# Task details:
Every record below, from first to last: print it exactly as shown.

Records contained in a dataset
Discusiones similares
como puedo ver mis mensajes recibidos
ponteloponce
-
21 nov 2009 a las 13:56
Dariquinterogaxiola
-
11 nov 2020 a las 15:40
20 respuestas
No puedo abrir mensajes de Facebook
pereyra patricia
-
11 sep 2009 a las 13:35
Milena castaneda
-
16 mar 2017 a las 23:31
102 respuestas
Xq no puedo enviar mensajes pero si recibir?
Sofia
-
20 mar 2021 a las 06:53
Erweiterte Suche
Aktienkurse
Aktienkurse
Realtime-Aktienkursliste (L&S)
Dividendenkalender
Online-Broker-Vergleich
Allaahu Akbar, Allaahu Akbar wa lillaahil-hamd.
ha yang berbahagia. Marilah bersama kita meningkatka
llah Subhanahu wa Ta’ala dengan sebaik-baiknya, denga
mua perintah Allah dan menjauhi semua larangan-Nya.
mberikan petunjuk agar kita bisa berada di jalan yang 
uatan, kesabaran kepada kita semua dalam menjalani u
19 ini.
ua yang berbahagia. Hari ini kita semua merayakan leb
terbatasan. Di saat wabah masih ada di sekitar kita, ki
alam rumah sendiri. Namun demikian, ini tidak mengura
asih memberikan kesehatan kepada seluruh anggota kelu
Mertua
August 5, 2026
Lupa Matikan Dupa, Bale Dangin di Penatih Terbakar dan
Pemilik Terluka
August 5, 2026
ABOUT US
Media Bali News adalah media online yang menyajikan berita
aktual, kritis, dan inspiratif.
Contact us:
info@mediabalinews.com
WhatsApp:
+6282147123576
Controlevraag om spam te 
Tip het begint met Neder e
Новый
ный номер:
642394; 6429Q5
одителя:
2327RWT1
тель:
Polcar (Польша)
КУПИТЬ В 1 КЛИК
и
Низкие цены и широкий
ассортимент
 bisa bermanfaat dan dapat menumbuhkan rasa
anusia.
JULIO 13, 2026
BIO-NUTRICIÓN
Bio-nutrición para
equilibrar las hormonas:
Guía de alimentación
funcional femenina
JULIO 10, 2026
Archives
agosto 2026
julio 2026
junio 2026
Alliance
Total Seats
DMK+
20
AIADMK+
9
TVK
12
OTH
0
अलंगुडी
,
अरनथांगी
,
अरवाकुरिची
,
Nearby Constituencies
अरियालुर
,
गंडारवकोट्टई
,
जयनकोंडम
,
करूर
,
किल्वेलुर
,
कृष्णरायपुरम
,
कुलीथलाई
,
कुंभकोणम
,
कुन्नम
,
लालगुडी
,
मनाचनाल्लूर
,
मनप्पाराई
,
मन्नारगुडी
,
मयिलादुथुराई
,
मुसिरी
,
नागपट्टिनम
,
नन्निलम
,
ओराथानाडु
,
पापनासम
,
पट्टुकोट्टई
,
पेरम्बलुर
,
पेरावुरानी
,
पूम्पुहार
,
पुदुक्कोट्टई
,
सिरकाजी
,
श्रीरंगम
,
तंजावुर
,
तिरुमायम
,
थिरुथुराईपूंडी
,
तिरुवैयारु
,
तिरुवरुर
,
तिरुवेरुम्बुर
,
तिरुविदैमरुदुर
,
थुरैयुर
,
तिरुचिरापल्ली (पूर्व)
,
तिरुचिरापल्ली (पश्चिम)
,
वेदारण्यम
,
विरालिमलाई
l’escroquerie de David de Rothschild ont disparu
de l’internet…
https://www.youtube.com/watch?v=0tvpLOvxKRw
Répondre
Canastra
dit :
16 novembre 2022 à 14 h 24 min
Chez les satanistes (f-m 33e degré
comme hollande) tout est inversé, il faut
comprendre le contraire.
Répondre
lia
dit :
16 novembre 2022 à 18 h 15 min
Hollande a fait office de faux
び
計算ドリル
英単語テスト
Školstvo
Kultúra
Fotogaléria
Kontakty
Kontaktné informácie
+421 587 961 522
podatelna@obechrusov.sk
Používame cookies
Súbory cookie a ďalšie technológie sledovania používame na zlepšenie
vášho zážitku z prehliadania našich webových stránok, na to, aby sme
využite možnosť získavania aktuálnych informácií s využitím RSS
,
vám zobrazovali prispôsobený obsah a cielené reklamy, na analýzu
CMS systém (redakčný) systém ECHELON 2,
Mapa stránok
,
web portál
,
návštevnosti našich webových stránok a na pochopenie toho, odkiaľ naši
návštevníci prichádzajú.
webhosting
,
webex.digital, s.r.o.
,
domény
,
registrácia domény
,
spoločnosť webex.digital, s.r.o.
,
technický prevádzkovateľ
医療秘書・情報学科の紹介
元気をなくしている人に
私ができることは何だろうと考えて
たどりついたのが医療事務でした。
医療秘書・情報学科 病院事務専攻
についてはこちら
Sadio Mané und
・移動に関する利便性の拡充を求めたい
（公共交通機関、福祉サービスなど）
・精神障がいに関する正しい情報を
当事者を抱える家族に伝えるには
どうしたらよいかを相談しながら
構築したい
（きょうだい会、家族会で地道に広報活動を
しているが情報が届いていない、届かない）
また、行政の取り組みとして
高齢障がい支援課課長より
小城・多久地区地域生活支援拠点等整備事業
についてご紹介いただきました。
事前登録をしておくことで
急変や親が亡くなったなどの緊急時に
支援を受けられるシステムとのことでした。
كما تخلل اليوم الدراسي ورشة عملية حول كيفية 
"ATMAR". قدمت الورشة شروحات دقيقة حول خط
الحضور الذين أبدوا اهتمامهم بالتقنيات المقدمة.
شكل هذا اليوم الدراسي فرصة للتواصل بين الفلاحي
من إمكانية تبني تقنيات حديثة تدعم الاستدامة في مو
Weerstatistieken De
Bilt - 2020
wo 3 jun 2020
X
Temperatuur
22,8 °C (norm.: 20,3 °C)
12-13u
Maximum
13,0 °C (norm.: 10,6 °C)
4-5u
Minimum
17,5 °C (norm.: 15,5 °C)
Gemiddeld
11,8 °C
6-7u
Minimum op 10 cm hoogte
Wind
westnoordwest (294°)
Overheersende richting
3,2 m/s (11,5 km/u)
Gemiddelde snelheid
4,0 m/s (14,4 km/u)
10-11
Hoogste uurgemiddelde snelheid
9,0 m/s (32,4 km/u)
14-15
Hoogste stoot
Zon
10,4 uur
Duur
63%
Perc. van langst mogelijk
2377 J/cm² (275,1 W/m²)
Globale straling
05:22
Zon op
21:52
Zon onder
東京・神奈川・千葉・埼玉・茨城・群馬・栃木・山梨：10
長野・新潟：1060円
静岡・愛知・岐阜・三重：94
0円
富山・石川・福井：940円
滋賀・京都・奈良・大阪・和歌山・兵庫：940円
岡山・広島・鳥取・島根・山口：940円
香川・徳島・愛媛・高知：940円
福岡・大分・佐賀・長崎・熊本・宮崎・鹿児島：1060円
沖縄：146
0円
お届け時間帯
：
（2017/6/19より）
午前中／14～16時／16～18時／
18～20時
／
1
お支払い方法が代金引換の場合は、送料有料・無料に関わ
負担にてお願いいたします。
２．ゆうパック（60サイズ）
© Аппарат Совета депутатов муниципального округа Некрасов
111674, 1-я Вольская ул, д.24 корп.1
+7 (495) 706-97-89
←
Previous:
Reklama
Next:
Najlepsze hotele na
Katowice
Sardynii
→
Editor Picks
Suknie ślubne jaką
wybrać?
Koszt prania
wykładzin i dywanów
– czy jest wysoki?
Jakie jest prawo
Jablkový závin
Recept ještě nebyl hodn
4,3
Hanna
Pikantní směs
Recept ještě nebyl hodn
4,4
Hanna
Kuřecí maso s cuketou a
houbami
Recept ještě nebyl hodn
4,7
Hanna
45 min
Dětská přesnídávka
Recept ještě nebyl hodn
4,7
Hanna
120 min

# Finished task:
Discusiones similares
como puedo ver mis mensajes recibidos
ponteloponce
-
21 nov 2009 a las 13:56
Dariquinterogaxiola
-
11 nov 2020 a las 15:40
20 respuestas
No puedo abrir mensajes de Facebook
pereyra patricia
-
11 sep 2009 a las 13:35
Milena castaneda
-
16 mar 2017 a las 23:31
102 respuestas
Xq no puedo enviar mensajes pero si recibir?
Sofia
-
20 mar 2021 a las 06:53
Erweiterte Suche
Aktienkurse
Aktienkurse
Realtime-Aktienkursliste (L&S)
Dividendenkalender
Online-Broker-Vergleich
Allaahu Akbar, Allaahu Akbar wa lillaahil-hamd.
ha yang berbahagia. Marilah bersama kita meningkatka
llah Subhanahu wa Ta’ala dengan sebaik-baiknya, denga
mua perintah Allah dan menjauhi semua larangan-Nya.
mberikan petunjuk agar kita bisa berada di jalan yang 
uatan, kesabaran kepada kita semua dalam menjalani u
19 ini.
ua yang berbahagia. Hari ini kita semua merayakan leb
terbatasan. Di saat wabah masih ada di sekitar kita, ki
alam rumah sendiri. Namun demikian, ini tidak mengura
asih memberikan kesehatan kepada seluruh anggota kelu
Mertua
August 5, 2026
Lupa Matikan Dupa, Bale Dangin di Penatih Terbakar dan
Pemilik Terluka
August 5, 2026
ABOUT US
Media Bali News adalah media online yang menyajikan berita
aktual, kritis, dan inspiratif.
Contact us:
info@mediabalinews.com
WhatsApp:
+6282147123576
Controlevraag om spam te 
Tip het begint met Neder e
Новый
ный номер:
642394; 6429Q5
одителя:
2327RWT1
тель:
Polcar (Польша)
КУПИТЬ В 1 КЛИК
и
Низкие цены и широкий
ассортимент
 bisa bermanfaat dan dapat menumbuhkan rasa
anusia.
JULIO 13, 2026
BIO-NUTRICIÓN
Bio-nutrición para
equilibrar las hormonas:
Guía de alimentación
funcional femenina
JULIO 10, 2026
Archives
agosto 2026
julio 2026
junio 2026
Alliance
Total Seats
DMK+
20
AIADMK+
9
TVK
12
OTH
0
अलंगुडी
,
अरनथांगी
,
अरवाकुरिची
,
Nearby Constituencies
अरियालुर
,
गंडारवकोट्टई
,
जयनकोंडम
,
करूर
,
किल्वेलुर
,
कृष्णरायपुरम
,
कुलीथलाई
,
कुंभकोणम
,
कुन्नम
,
लालगुडी
,
मनाचनाल्लूर
,
मनप्पाराई
,
मन्नारगुडी
,
मयिलादुथुराई
,
मुसिरी
,
नागपट्टिनम
,
नन्निलम
,
ओराथानाडु
,
पापनासम
,
पट्टुकोट्टई
,
पेरम्बलुर
,
पेरावुरानी
,
पूम्पुहार
,
पुदुक्कोट्टई
,
सिरकाजी
,
श्रीरंगम
,
तंजावुर
,
तिरुमायम
,
थिरुथुराईपूंडी
,
तिरुवैयारु
,
तिरुवरुर
,
तिरुवेरुम्बुर
,
तिरुविदैमरुदुर
,
थुरैयुर
,
तिरुचिरापल्ली (पूर्व)
,
तिरुचिरापल्ली (पश्चिम)
,
वेदारण्यम
,
विरालिमलाई
l’escroquerie de David de Rothschild ont disparu
de l’internet…
https://www.youtube.com/watch?v=0tvpLOvxKRw
Répondre
Canastra
dit :
16 novembre 2022 à 14 h 24 min
Chez les satanistes (f-m 33e degré
comme hollande) tout est inversé, il faut
comprendre le contraire.
Répondre
lia
dit :
16 novembre 2022 à 18 h 15 min
Hollande a fait office de faux
び
計算ドリル
英単語テスト
Školstvo
Kultúra
Fotogaléria
Kontakty
Kontaktné informácie
+421 587 961 522
podatelna@obechrusov.sk
Používame cookies
Súbory cookie a ďalšie technológie sledovania používame na zlepšenie
vášho zážitku z prehliadania našich webových stránok, na to, aby sme
využite možnosť získavania aktuálnych informácií s využitím RSS
,
vám zobrazovali prispôsobený obsah a cielené reklamy, na analýzu
CMS systém (redakčný) systém ECHELON 2,
Mapa stránok
,
web portál
,
návštevnosti našich webových stránok a na pochopenie toho, odkiaľ naši
návštevníci prichádzajú.
webhosting
,
webex.digital, s.r.o.
,
domény
,
registrácia domény
,
spoločnosť webex.digital, s.r.o.
,
technický prevádzkovateľ
医療秘書・情報学科の紹介
元気をなくしている人に
私ができることは何だろうと考えて
たどりついたのが医療事務でした。
医療秘書・情報学科 病院事務専攻
についてはこちら
Sadio Mané und
・移動に関する利便性の拡充を求めたい
（公共交通機関、福祉サービスなど）
・精神障がいに関する正しい情報を
当事者を抱える家族に伝えるには
どうしたらよいかを相談しながら
構築したい
（きょうだい会、家族会で地道に広報活動を
しているが情報が届いていない、届かない）
また、行政の取り組みとして
高齢障がい支援課課長より
小城・多久地区地域生活支援拠点等整備事業
についてご紹介いただきました。
事前登録をしておくことで
急変や親が亡くなったなどの緊急時に
支援を受けられるシステムとのことでした。
كما تخلل اليوم الدراسي ورشة عملية حول كيفية 
"ATMAR". قدمت الورشة شروحات دقيقة حول خط
الحضور الذين أبدوا اهتمامهم بالتقنيات المقدمة.
شكل هذا اليوم الدراسي فرصة للتواصل بين الفلاحي
من إمكانية تبني تقنيات حديثة تدعم الاستدامة في مو
Weerstatistieken De
Bilt - 2020
wo 3 jun 2020
X
Temperatuur
22,8 °C (norm.: 20,3 °C)
12-13u
Maximum
13,0 °C (norm.: 10,6 °C)
4-5u
Minimum
17,5 °C (norm.: 15,5 °C)
Gemiddeld
11,8 °C
6-7u
Minimum op 10 cm hoogte
Wind
westnoordwest (294°)
Overheersende richting
3,2 m/s (11,5 km/u)
Gemiddelde snelheid
4,0 m/s (14,4 km/u)
10-11
Hoogste uurgemiddelde snelheid
9,0 m/s (32,4 km/u)
14-15
Hoogste stoot
Zon
10,4 uur
Duur
63%
Perc. van langst mogelijk
2377 J/cm² (275,1 W/m²)
Globale straling
05:22
Zon op
21:52
Zon onder
東京・神奈川・千葉・埼玉・茨城・群馬・栃木・山梨：10
長野・新潟：1060円
静岡・愛知・岐阜・三重：94
0円
富山・石川・福井：940円
滋賀・京都・奈良・大阪・和歌山・兵庫：940円
岡山・広島・鳥取・島根・山口：940円
香川・徳島・愛媛・高知：940円
福岡・大分・佐賀・長崎・熊本・宮崎・鹿児島：1060円
沖縄：146
0円
お届け時間帯
：
（2017/6/19より）
午前中／14～16時／16～18時／
18～20時
／
1
お支払い方法が代金引換の場合は、送料有料・無料に関わ
負担にてお願いいたします。
２．ゆうパック（60サイズ）
© Аппарат Совета депутатов муниципального округа Некрасов
111674, 1-я Вольская ул, д.24 корп.1
+7 (495) 706-97-89
←
Previous:
Reklama
Next:
Najlepsze hotele na
Katowice
Sardynii
→
Editor Picks
Suknie ślubne jaką
wybrać?
Koszt prania
wykładzin i dywanów
– czy jest wysoki?
Jakie jest prawo
Jablkový závin
Recept ještě nebyl hodn
4,3
Hanna
Pikantní směs
Recept ještě nebyl hodn
4,4
Hanna
Kuřecí maso s cuketou a
houbami
Recept ještě nebyl hodn
4,7
Hanna
45 min
Dětská přesnídávka
Recept ještě nebyl hodn
4,7
Hanna
120 min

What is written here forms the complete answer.